O declínio nas folhas de pagamento normalmente é um sintoma de desaceleração do crescimento econômico. Ganhos pesados na produtividade fazem a diferença desta vez, em contraste com desacelerações passadas, nas quais costumava cair. Quando a agitação do mercado financeiro intensificou-se, em agosto passado, e o setor imobiliário virou de direção violentamente, o crescimento parecia dirigido a bater no muro. O PIB de 4,9% no terceiro trimestre praticamente estagnou nos últimos três meses do ano, com avanço de 0,6%. O primeiro trimestre deste ano foi um pouco melhor, com 1%.

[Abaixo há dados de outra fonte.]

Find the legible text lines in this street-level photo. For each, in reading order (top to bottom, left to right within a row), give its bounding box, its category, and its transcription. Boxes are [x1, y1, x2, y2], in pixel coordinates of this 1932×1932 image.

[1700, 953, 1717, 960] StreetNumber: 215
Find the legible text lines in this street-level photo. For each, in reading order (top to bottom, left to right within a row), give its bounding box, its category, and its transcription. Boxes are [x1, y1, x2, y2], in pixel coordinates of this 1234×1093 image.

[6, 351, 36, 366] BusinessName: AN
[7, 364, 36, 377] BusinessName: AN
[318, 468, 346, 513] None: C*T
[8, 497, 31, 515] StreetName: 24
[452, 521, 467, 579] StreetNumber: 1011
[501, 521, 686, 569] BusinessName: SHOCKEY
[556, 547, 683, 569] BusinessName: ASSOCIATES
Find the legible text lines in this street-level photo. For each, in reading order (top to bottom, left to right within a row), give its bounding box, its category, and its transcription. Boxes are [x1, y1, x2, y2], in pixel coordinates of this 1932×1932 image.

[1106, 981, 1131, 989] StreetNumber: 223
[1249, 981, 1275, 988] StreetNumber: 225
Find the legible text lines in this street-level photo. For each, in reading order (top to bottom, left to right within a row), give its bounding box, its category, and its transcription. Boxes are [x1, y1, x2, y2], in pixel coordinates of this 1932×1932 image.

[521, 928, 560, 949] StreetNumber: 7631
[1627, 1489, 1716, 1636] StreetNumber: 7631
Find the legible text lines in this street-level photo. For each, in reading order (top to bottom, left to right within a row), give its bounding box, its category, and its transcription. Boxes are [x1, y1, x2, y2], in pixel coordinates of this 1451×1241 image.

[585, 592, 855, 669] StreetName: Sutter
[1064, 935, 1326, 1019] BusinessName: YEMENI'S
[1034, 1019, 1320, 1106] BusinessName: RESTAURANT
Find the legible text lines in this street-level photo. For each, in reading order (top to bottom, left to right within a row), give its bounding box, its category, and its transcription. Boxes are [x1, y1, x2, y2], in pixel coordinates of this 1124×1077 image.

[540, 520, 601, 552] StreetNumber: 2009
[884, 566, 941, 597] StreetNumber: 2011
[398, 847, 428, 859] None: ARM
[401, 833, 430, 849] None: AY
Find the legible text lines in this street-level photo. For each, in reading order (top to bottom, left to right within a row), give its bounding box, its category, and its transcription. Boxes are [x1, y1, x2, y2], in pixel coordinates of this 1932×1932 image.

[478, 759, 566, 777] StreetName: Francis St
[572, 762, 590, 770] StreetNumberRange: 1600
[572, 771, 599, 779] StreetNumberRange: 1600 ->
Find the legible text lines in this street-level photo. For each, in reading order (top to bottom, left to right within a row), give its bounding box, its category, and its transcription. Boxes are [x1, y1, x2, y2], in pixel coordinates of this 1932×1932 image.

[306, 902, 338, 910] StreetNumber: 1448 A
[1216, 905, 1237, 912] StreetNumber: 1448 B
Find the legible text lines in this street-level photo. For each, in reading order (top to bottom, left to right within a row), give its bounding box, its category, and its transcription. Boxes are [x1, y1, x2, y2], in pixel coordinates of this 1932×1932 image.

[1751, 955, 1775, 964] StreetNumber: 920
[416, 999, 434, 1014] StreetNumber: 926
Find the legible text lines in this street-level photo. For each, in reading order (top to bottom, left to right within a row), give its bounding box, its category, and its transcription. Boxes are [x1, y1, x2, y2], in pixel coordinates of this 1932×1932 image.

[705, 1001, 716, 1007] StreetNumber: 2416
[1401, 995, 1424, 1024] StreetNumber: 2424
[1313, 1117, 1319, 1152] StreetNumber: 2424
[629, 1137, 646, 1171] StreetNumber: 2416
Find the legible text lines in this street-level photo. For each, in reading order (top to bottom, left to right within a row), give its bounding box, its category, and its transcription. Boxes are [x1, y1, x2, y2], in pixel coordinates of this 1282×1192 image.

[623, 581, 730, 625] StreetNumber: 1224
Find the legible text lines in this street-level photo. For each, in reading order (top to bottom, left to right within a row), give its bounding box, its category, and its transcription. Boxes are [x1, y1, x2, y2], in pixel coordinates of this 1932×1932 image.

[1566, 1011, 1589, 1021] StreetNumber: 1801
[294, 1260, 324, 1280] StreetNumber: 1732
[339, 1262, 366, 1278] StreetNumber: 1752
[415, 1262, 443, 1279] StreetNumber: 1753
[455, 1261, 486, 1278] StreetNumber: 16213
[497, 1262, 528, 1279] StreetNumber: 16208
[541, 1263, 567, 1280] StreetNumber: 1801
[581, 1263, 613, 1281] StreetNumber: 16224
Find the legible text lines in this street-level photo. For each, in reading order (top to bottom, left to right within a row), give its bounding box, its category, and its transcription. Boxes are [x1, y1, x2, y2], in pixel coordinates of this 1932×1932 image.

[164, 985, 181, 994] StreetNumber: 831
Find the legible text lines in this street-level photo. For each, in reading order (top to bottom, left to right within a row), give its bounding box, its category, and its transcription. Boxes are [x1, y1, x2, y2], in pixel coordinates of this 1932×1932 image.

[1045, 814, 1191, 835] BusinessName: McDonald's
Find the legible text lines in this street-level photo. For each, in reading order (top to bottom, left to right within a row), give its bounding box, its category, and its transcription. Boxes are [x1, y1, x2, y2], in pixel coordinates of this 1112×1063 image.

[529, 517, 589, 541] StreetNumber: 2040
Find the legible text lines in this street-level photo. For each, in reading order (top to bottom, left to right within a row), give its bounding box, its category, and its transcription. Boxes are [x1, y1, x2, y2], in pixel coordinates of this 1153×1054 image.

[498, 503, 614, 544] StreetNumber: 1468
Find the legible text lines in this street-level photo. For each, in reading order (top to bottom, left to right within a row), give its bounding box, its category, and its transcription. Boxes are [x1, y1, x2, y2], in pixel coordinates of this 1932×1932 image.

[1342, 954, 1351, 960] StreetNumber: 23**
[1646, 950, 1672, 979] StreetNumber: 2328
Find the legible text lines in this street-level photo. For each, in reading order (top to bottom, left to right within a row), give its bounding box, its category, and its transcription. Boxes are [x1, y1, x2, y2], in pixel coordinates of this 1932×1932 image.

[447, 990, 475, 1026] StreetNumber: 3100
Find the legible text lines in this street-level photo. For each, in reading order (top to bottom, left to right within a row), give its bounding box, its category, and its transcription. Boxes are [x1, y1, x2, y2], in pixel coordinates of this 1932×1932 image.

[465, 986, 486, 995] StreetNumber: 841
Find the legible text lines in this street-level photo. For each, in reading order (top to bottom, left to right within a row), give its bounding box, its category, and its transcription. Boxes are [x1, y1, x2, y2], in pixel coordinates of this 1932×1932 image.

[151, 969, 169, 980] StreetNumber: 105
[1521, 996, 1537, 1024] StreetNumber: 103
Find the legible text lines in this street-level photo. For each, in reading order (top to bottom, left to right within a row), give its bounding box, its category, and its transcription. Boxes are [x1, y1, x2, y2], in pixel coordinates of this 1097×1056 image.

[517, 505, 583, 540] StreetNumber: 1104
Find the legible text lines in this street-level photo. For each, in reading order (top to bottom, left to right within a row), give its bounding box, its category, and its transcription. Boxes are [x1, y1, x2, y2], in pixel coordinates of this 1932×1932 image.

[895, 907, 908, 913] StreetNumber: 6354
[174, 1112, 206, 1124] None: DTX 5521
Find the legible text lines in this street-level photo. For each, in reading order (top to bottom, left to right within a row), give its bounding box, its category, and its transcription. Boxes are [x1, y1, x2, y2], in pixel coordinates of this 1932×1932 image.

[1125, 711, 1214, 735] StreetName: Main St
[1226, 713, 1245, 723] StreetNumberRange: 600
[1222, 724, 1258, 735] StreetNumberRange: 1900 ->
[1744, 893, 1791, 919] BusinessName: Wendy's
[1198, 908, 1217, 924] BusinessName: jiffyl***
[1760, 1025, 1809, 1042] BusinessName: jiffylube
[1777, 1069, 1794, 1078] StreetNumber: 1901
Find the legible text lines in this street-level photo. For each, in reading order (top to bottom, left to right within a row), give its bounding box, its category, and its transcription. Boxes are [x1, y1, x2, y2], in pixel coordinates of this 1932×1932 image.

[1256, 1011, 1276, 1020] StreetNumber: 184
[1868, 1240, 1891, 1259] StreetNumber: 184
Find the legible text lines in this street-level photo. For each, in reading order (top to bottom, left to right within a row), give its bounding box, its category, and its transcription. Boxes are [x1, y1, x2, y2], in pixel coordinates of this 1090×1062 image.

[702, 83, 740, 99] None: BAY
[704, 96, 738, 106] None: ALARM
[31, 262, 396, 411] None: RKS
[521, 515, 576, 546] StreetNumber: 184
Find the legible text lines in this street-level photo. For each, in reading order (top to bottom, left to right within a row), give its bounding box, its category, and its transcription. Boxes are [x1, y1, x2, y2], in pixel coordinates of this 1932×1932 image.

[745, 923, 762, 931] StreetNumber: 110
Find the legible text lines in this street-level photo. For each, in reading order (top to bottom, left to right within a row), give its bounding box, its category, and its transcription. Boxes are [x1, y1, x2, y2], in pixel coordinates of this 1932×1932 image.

Com a desaceleração da demanda, as empresas rapidamente cortaram o número de horas de trabalho dos funcionários. Evitaram o aumento dos estoques e ajudaram a manter os lucros. A redução das folhas de pagamento apenas foi possível porque os que ainda estavam no trabalho produziram mais.

No quarto trimestre, as empresas fora do setor agrícola elevaram a produção em 0,2%, enquanto o número de horas trabalhadas por seus funcionários caiu 1,6%. Resultado: a produtividade aumentou 1,8%. Os números do primeiro trimestre foram ainda melhores - alta de 0,7% na produção, queda de 1,8% nas horas e elevação de 2,6% na produtividade.

Os ganhos de produtividade e o declínio das horas trabalhadas foram muito maiores na indústria do que em outros setores, destacou Bernanke em uma das audiências. Mesmo quando a produção das fábricas está em alta - e nos últimos 12 meses houve queda de 0,6% - há perda de empregos, afirmou Bernanke, "porque o setor industrial dos EUA é imensamente produtivo e a produtividade vem crescendo mais rapidamente do que o resto da economia."

Na recessão de 2001, provocada por uma forte retração dos investimentos empresariais, houve vários meses nos quais a produção das fábricas caiu 0,6% ou mais. Às vezes, parece que perdemos o senso de perspectiva sobre o estado da economia. O crescimento certamente não é bom e não há garantias de que não piorará. As famílias que perdem as casas em execuções hipotecárias indubitavelmente sentem intensamente o problema. Como disse em recente coluna, a maior parte dos cortes que tinham de acontecer na construção residencial já ficou para trás. E alguns analistas começam a sugerir que o pior para as grandes instituições financeiras, como Citigroup Inc. e Bank of America Corp., também já pode ter passado.

John M. Berry é colunista da "Bloomberg News".